Sunday, January 14, 2007

Being an Artist, by L. Lehrman

Twenty two artists share their stories in this book, questions they have asked themselves, the problems they've faced and overcome.

Gerry Metz
- Why do you think some artists make it, while others never quite succeed?

- It's that extra something that, for lack of a better word, I call "heart". I've tried to analyze that quality over the years. You see it in some paintings. It makes them stand a foot off the wall. It goes well beyond what;s on the canvas. Impossible to define, it's what can make a painting a fascinating, vital entity that will always hold interest for the viewer. And it's what makes that painting sell. Often, you, the artist, can;t even tell whether it's there. I do believe, though, that if you're creating art only for the money, that elusive quality will never quite develop.

Frank Webb
...Beginners watching a demo...will be pretty much absorbed in technical matters, and there's nothing wrong with that. They need that information until they are able to express themselves in paint. Later they will be concerned with developing their conceptual powers, because what ultimately separates one artist from another is the power to formulate concept...a unique aesthetic concept that will make this artist's work something that has never been seen or felt before.

-Do you think it's possible for the artist to do that? Hasn't everything been said, to some extent, before?

- Every work of art ought to be new. All the books have not yet been written, nor all the plays.And all the pictures have not been painted. It seems to me the world is crying out more than ever now for the quality of uniqueness. We live in an age when our culture tend to routinize, almost brutilize our everyday lives. The sameness of mass communication ( we all get the same messages every day), of products, have left it to art to lift us, give us a vision, a glimpse of what might be, more than mass communication and pass production can.

- How should the artist of today make him...ready to be a professional?

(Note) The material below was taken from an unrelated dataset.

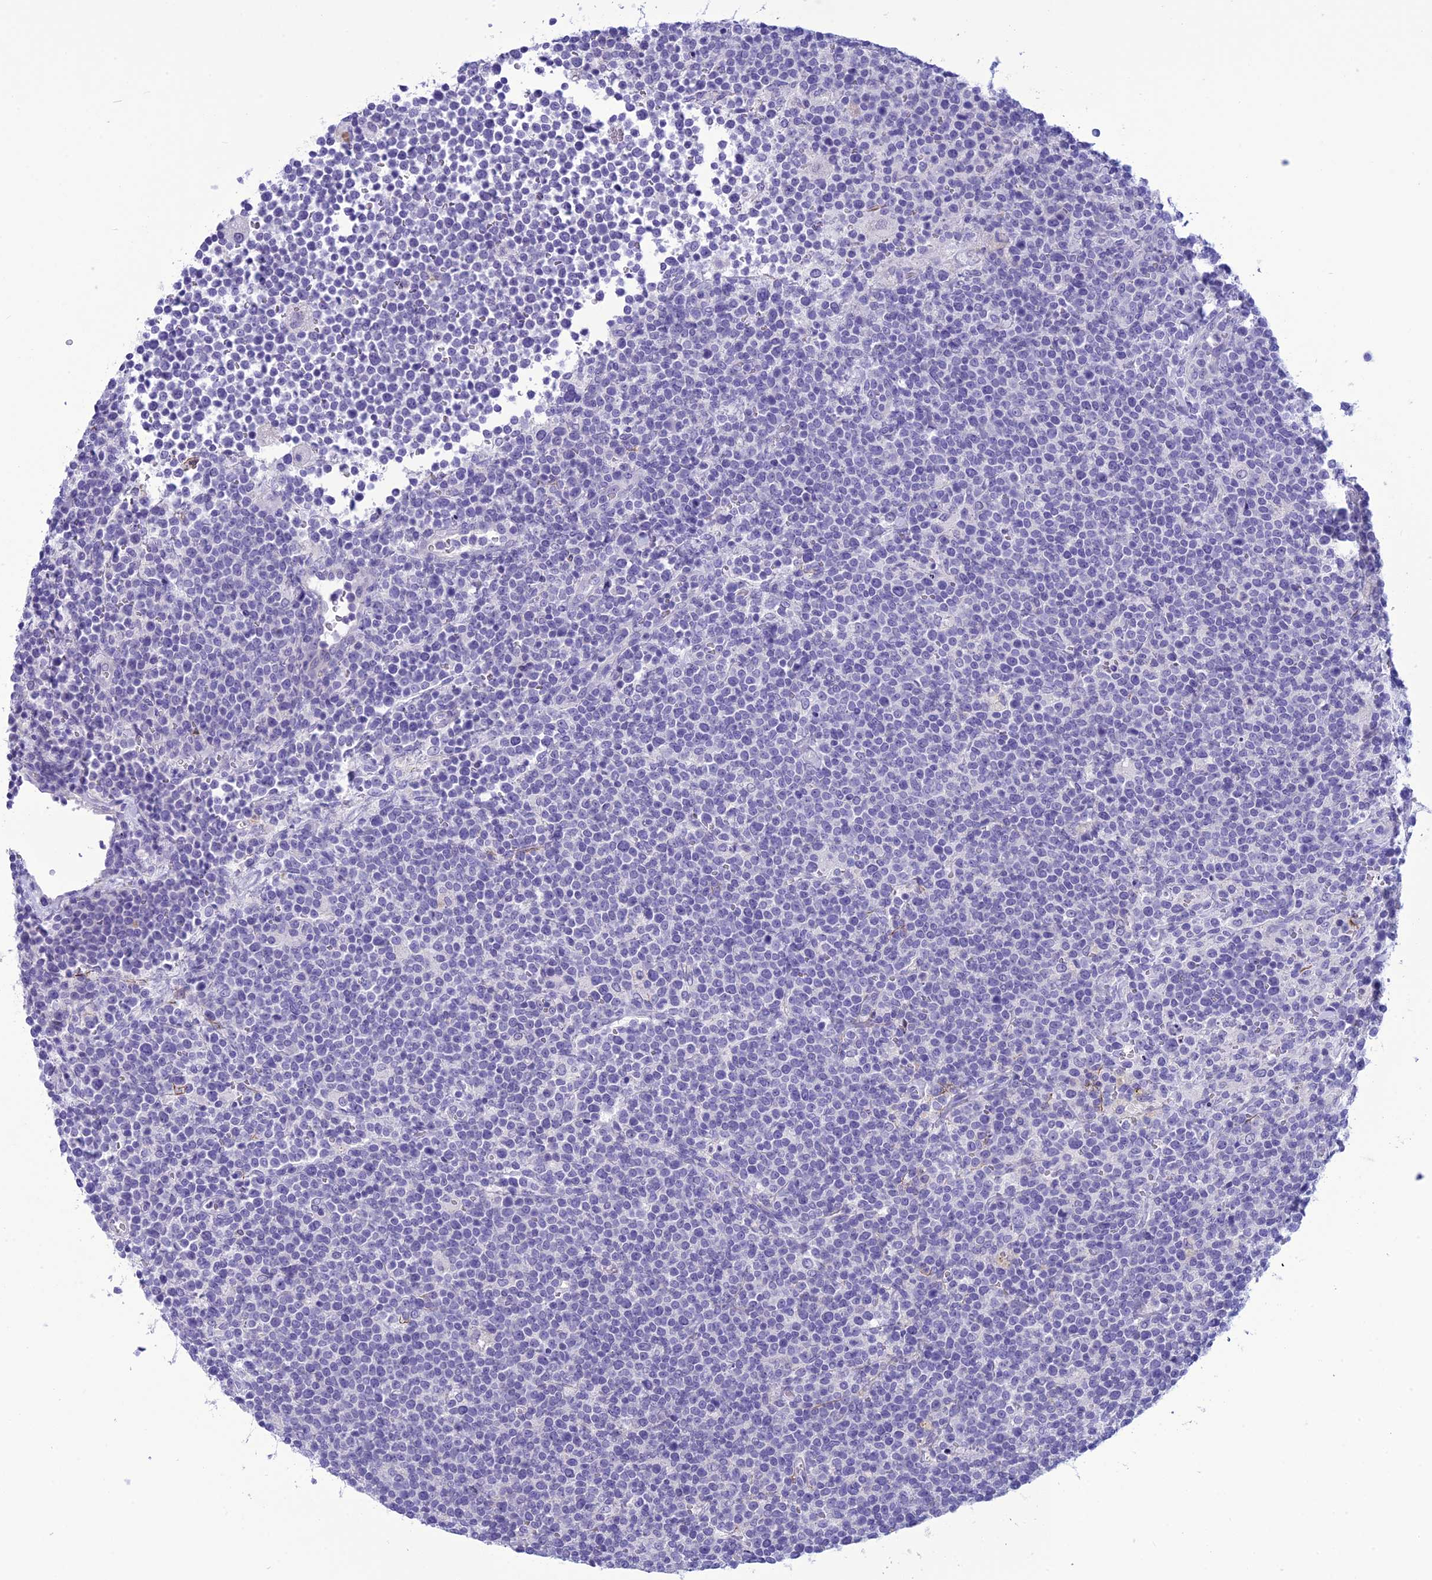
{"staining": {"intensity": "negative", "quantity": "none", "location": "none"}, "tissue": "lymphoma", "cell_type": "Tumor cells", "image_type": "cancer", "snomed": [{"axis": "morphology", "description": "Malignant lymphoma, non-Hodgkin's type, High grade"}, {"axis": "topography", "description": "Lymph node"}], "caption": "The image shows no staining of tumor cells in lymphoma. Nuclei are stained in blue.", "gene": "BBS2", "patient": {"sex": "male", "age": 61}}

-The answer is very simple. You learn to draw by drawing. You learn to draw and paint by drawing and painting. In "the Shape of Content" , Ben Shann, the artist, wrote on the education of a painter:" To become an artist, you get a job on a farm and draw and paint and draw and paint.You get a job in a factory and draw and paint and draw and paint.....Art is not so much "knowledge about." It's hand-on knowledge.

Austin Deuel
-What does make a painting sell?

- There things have to be in every painting:
One: Tell a story. Like that Andrew Wyeth painting. A water pump, a board, and an old bucket. That bucket is a story. Because that puts the human touch to it. They'd been there, left something. Smoke out of a chimney, light in a window. That kind of things.
Two: Create a dramatic mood. Fog. Snow. Rain. Sunset. Even the heat of the day with all the shadows burned out.
Three: Dramatic composition. Every painting has to have a strong vertical in it. It's what draws you across the room, and it has nothing to do with style or subject.

On value of promotion

- Every artists says:" I've got to be promoted!" So when he goes into a gallery, he does not ask what they sell. He asks:"How are you going to promote me?" He wants an ad. He wants to be in the art magazines. And that;s nonsense! He should be asking, how many paintings the gallery sells. If they are paying you for 12 paintings they sell for you every month, that means a lot more than having a big ad, while they only sell three. I had tons of publicity. I hired one of the best media artists in the business. ...And there were absolutely no results! What supported my gallery was my painting. A painting on a wall in somebody's house does you more sales good than a ton of promotion or an ad in Southwest Art.That's your best advertisement. Word of mouth.

-What would you say is most important for a beginning professional?- Express your own experience. Take Poe and Hemingway. Poe was a sickly person, and wrote of the experience in his mind. Hemingway lived his art.